---------- Document excerpt

In my job,
there are lots of days when progress seems pretty non-existent. Although
special education takes on a misconception of mostly being baby-sitters or
teaching insignificant lessons that are way over students’ heads, there are
moments of growth and new mercies in it every day.
I confess,
much of the time I don’t see the growth. There have been many moments when in
defeat I’d tell my husband, “What’s the point? He’s not going to college.” Or
“Why am I wasting my time? He doesn’t care” or “He hasn’t made any progress. If
that was going to be the end result, I could’ve put in way less time and effort
and gotten to the same place.”
But God was
gracious to lift the veil yesterday and show me all of the miraculous things happening
beneath the surface. I saw progress. I saw moments where it all clicked. I saw hours
of labor that had, despite my own blindness, been cultivated into something
beautiful.
These moments
were sacraments to my soul. There were moments that pointed me back to the
glory of God in a broken, obviously broken, world.

--------------------

Set exercise 1: Reproduce the records from the line containing "county / district: Letcher County" to the line containing "order: Ericales", with both of those lines included.
Set exercise 2: Pick up the reflection on teaching special education where it stops and keep writing it.

---------- Material to process

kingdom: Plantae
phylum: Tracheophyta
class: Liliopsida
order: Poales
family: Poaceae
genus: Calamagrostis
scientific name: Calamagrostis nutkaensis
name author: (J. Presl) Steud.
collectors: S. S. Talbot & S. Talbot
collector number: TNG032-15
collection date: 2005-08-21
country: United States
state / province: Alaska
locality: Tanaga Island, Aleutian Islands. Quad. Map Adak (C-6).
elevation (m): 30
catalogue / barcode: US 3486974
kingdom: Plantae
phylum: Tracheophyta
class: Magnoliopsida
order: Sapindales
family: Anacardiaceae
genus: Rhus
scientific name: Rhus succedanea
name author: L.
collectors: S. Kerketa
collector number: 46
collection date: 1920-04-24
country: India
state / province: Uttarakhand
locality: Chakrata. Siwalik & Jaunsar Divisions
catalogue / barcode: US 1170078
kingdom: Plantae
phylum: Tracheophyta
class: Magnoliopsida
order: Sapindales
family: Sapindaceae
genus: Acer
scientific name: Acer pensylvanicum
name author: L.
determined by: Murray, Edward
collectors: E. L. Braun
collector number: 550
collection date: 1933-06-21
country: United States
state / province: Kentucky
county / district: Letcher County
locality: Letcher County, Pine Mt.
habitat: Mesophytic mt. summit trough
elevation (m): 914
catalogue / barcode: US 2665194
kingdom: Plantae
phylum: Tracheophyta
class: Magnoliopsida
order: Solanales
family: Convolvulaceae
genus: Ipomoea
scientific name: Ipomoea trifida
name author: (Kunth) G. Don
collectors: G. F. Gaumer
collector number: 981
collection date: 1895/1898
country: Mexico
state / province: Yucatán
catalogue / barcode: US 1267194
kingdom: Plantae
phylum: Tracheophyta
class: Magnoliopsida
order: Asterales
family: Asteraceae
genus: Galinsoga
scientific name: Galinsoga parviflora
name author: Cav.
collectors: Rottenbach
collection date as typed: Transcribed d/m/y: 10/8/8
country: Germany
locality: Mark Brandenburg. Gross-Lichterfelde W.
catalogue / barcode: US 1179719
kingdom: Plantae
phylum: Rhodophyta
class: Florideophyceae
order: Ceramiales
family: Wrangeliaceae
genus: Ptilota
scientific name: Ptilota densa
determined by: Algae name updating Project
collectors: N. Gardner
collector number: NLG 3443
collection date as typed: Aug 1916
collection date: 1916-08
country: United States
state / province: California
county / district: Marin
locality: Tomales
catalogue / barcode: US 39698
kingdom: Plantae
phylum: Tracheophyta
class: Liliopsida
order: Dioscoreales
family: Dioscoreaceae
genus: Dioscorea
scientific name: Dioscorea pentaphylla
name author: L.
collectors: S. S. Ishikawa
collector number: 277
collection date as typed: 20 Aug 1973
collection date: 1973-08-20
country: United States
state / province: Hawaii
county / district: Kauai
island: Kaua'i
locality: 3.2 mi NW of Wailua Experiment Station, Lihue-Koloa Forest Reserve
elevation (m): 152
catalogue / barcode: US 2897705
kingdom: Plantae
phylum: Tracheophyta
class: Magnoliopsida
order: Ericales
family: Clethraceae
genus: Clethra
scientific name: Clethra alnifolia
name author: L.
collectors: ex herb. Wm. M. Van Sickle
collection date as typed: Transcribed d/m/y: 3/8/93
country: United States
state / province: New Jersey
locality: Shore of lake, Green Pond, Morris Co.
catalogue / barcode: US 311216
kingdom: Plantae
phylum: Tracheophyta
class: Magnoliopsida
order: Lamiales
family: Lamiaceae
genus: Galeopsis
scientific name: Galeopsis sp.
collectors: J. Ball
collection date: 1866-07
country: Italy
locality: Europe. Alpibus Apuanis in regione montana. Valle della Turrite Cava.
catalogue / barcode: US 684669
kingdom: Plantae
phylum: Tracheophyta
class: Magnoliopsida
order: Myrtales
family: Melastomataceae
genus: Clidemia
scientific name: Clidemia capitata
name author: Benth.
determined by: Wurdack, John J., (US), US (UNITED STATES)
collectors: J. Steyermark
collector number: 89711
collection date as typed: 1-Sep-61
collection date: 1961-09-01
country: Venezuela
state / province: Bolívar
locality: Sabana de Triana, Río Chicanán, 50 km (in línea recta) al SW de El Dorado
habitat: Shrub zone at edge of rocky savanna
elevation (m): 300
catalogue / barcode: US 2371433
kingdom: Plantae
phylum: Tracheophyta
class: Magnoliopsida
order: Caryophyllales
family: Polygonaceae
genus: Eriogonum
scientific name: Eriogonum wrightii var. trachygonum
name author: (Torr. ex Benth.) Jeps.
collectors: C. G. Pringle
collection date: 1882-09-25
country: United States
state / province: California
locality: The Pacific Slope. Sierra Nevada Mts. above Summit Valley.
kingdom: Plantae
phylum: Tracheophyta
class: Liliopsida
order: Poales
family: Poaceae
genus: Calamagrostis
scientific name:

--------------------

Task output 1:
county / district: Letcher County
locality: Letcher County, Pine Mt.
habitat: Mesophytic mt. summit trough
elevation (m): 914
catalogue / barcode: US 2665194
kingdom: Plantae
phylum: Tracheophyta
class: Magnoliopsida
order: Solanales
family: Convolvulaceae
genus: Ipomoea
scientific name: Ipomoea trifida
name author: (Kunth) G. Don
collectors: G. F. Gaumer
collector number: 981
collection date: 1895/1898
country: Mexico
state / province: Yucatán
catalogue / barcode: US 1267194
kingdom: Plantae
phylum: Tracheophyta
class: Magnoliopsida
order: Asterales
family: Asteraceae
genus: Galinsoga
scientific name: Galinsoga parviflora
name author: Cav.
collectors: Rottenbach
collection date as typed: Transcribed d/m/y: 10/8/8
country: Germany
locality: Mark Brandenburg. Gross-Lichterfelde W.
catalogue / barcode: US 1179719
kingdom: Plantae
phylum: Rhodophyta
class: Florideophyceae
order: Ceramiales
family: Wrangeliaceae
genus: Ptilota
scientific name: Ptilota densa
determined by: Algae name updating Project
collectors: N. Gardner
collector number: NLG 3443
collection date as typed: Aug 1916
collection date: 1916-08
country: United States
state / province: California
county / district: Marin
locality: Tomales
catalogue / barcode: US 39698
kingdom: Plantae
phylum: Tracheophyta
class: Liliopsida
order: Dioscoreales
family: Dioscoreaceae
genus: Dioscorea
scientific name: Dioscorea pentaphylla
name author: L.
collectors: S. S. Ishikawa
collector number: 277
collection date as typed: 20 Aug 1973
collection date: 1973-08-20
country: United States
state / province: Hawaii
county / district: Kauai
island: Kaua'i
locality: 3.2 mi NW of Wailua Experiment Station, Lihue-Koloa Forest Reserve
elevation (m): 152
catalogue / barcode: US 2897705
kingdom: Plantae
phylum: Tracheophyta
class: Magnoliopsida
order: Ericales

Task output 2:
These moments
looked like…. a student traveling a route and using problem solving skills I
didn’t even know he had. A teenage student who almost exclusively communicates
with mumbles and grunts, joking and laughing and talking to me more than he has
in the past 2 years. A student who pushes back against any kind of help asking
me if we had our counseling appointment today. A student who hates school
asking if he could attend our after school program on Mondays. A student with autism
asking our van driver how his Christmas break was (Let’s just say this student
only ever wants to talk about toys and never asks people how they are just
because).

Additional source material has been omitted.